What to work on:
Repeat every entry word for word; omit all pictures.

Provided records:

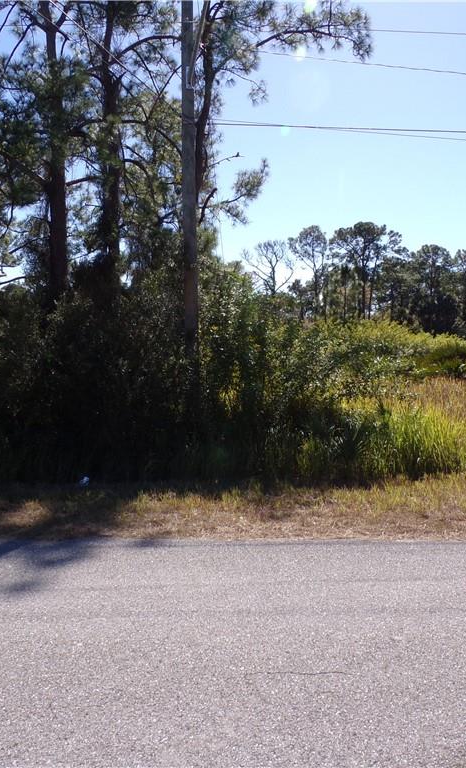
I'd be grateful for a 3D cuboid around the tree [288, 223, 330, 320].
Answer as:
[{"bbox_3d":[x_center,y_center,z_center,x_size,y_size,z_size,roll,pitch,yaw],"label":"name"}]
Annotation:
[{"bbox_3d":[6.034,-6.973,55.701,3.470,10.961,3.470,0,3,0],"label":"tree"}]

Response box:
I'd be grateful for a 3D cuboid around the tree [288, 223, 330, 320].
Answer as:
[{"bbox_3d":[x_center,y_center,z_center,x_size,y_size,z_size,roll,pitch,yaw],"label":"name"}]
Annotation:
[{"bbox_3d":[6.034,-6.973,55.701,3.470,10.961,3.470,0,3,0],"label":"tree"}]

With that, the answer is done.